# SCJA mit SCJP-Buch (Gronowski)?



## Dönsen (9. Jul 2009)

Hallo zusammen!

Ich würde mich gerne sinnvoll auf die Sun-Zertifizierungen vorbereiten und habe dazu das Buch SCJP von Terence Gronowski gefunden. Jetzt frage ich mich, ob dieses Buch mir auch bei der Prüfung für den Sun Certified Java Associate (CX-310-019) hilft oder ob es das Wissen aus dieser Zertifierungsstufe vorraussetzt.

Vom Gefühl her würde ich sagen, dass wenn ich die SCJP-Prüfung bestehen kann, die SCJA-Prüfung auch machbar sein dürfte. Hat hier vielleicht jmd. Erfahrungen mit den Zertifizierungen und/oder diesem Buch und kann dieses Gefühl bestätigen (oder widerlegen)?

Gruß,
Christophe


----------



## Geeeee (9. Jul 2009)

Also SCJA ist doch eine "nicht zwangsläufige Vorstufe" des SCJP, oder bin ich jetzt einfach nur nicht mehr in der Materie drin. Wobei SCJA auch viele Information zu den Java"gebieten" J2ME etc. abfragt, was du eben im SCJP nicht drin hast. Schau dir mal ScjaFaq und ScjpFaq an.
Bzgl. SCJP ist wohl imho das beste Buch dieses hier.


----------



## Dönsen (9. Jul 2009)

Vielen Dank für deine Antwort, die Links und den Buch-Tipp.

Ich hab' gerade nochmal nachgeschaut und SCJA ist tatsächlich *keine* Vorraussetzung für SCJP. Da werd' ich nochmal hier in der Firma besprechen müssen, ob ich nicht sofort beim SCJP einsteigen sollte.

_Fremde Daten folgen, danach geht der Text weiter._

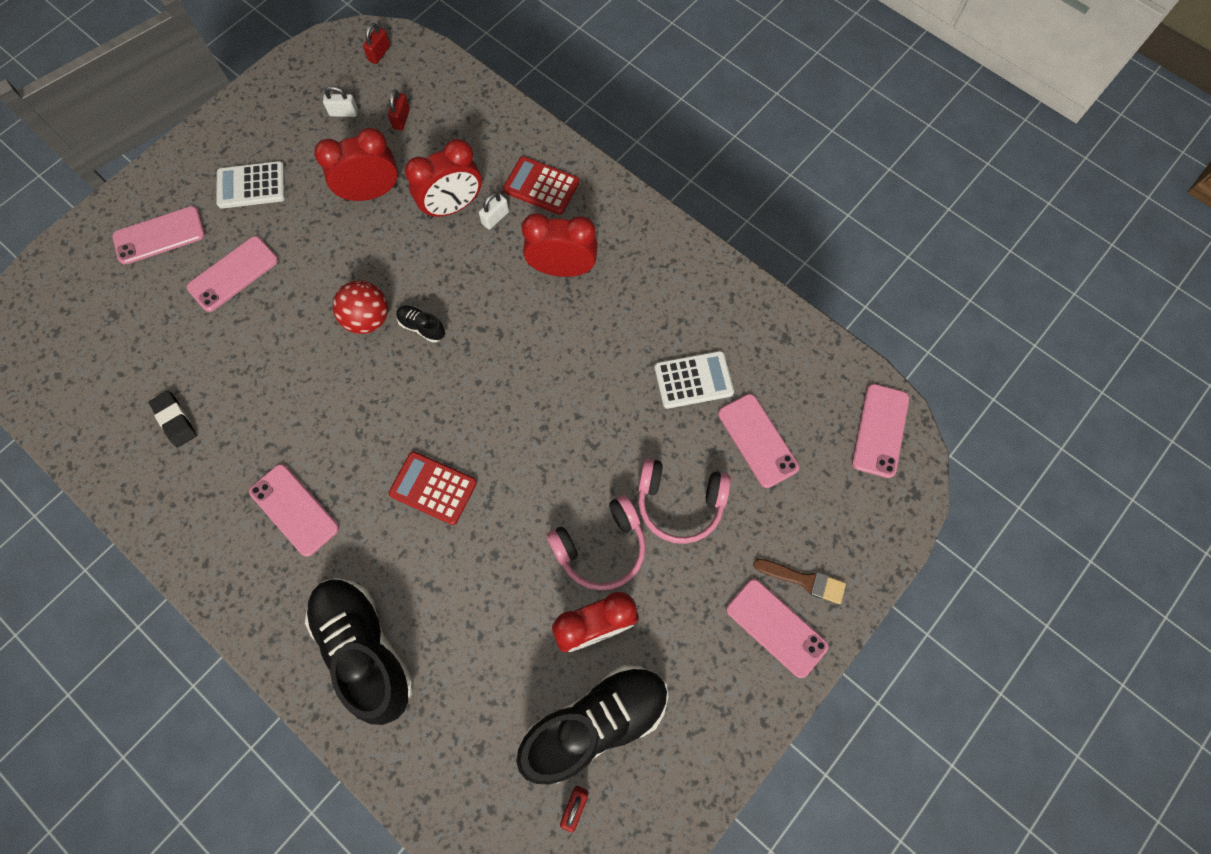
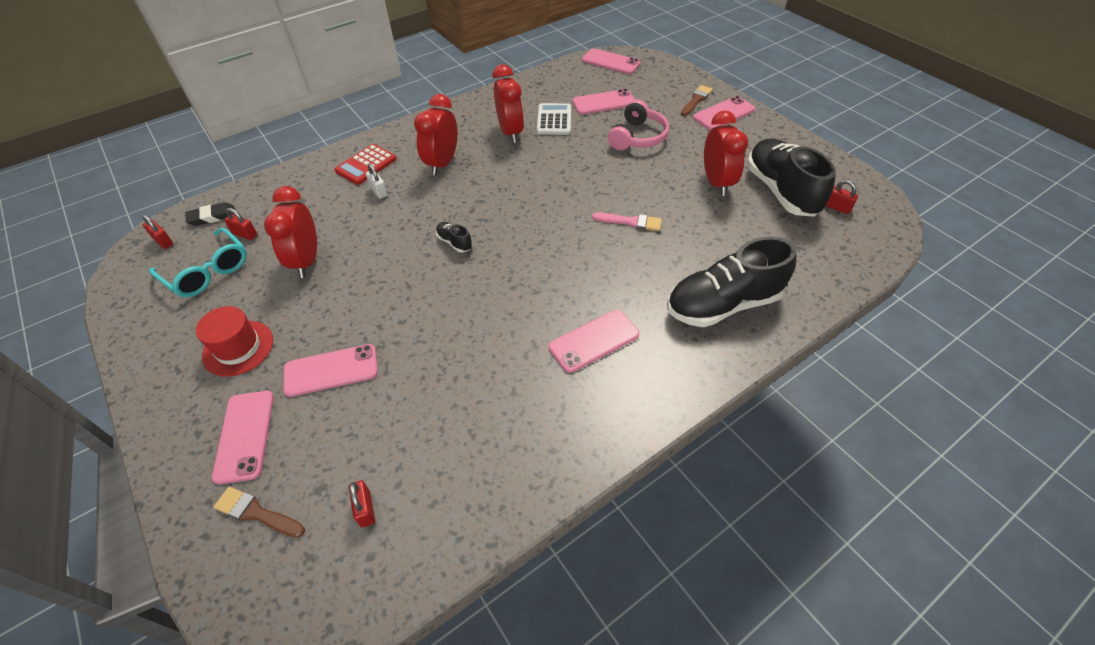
camera: 75 degrees left, 20 degrees down
black eraser [149,391,197,448] -> black eraser moved to [186,202,235,226]
pink phone [187,236,278,312] -> pink phone turned 75 degrees counterclockwise [283,344,378,397]
white calculator [216,161,285,209] -> red hat [196,306,273,377]
white padlock [323,86,358,117] -> turquoise glasses [149,228,247,297]
red ball [333,280,388,334] -> none
red calculator [389,451,477,525] -> none
black shoe [396,305,445,343] -> black shoe turned 90 degrees clockwise [436,222,472,253]
red clock [405,139,482,219] -> red clock moved to [492,65,524,143]
pink headphones [547,495,646,590] -> none
none -> brown brush [214,487,305,538]
none -> red padlock [349,480,375,527]
none -> pink brush [592,212,662,231]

Mit J2ME und seinen Besonderheiten habe ich bisher keinerlei Erfahrung gesammelt. Da werd ich wohl mal genauestens die Prüfungsziele beider Prüfungen studieren müssen.

Gruß und danke,
Christophe


----------



## Geeeee (9. Jul 2009)

Also ich hab auch direkt den SCJP gemacht, weil 1. er die Grundvorraussetzung für alles weitere ist und 2. die SCJA Sachen für die einzelnen Gebiete (DB, Web, Mobile) in meinem Augen zwar grundsätzliche Kenntnisse bringen, aber nicht soviel, dass man danach Sagen kann: "Ich kann jetzt z.B. WebServices!" 
Natürlich biste nach dem SCJP auch kein JavaGuru, aber man kennt eben ein paar Eigenheiten mehr, die doch irgendwo (wenn man gut gelernt hat) auch im Hinterkopf hängenbleiben.


----------



## Claudia65 (1. Sep 2009)

Hallo ihr Alle,
ich möchte gern Sun Certified Java Programer (SCJP) Prüfung absolvieren und möchte gute spezielle Kurse hierfür besuchen. Hat jemand von Euch Erfahrung diesbezüglich? Welche Schulungsunternehmen sind in diesem Themengebiet zu empfehlen?
Vielen Danke für die Antwort im Voraus


----------



## simonEsslingen (2. Mrz 2010)

Hallo, meiner Ansicht nach hilft das SCJP Buch nicht wirklich. Ich habe mein Examen SCJA mit einem EBOOK von Ebay gemacht. Hat um die 5 Euro gekostet. Das waren exakt die Fragen des Tests.


----------



## nidsche (5. Mrz 2010)

Hi,

das SCJP-Buch von Katherine Sierra und Bert Bates finde ich persönlich recht gut, man muss halt "nur" recht gut in Englisch sein.
Auf javaranch.com gibt es recht viele Infos (auch Links zu Tests), aber auch wieder in Englisch. Zum Üben ist auch die Blackbelt Community nicht schlecht.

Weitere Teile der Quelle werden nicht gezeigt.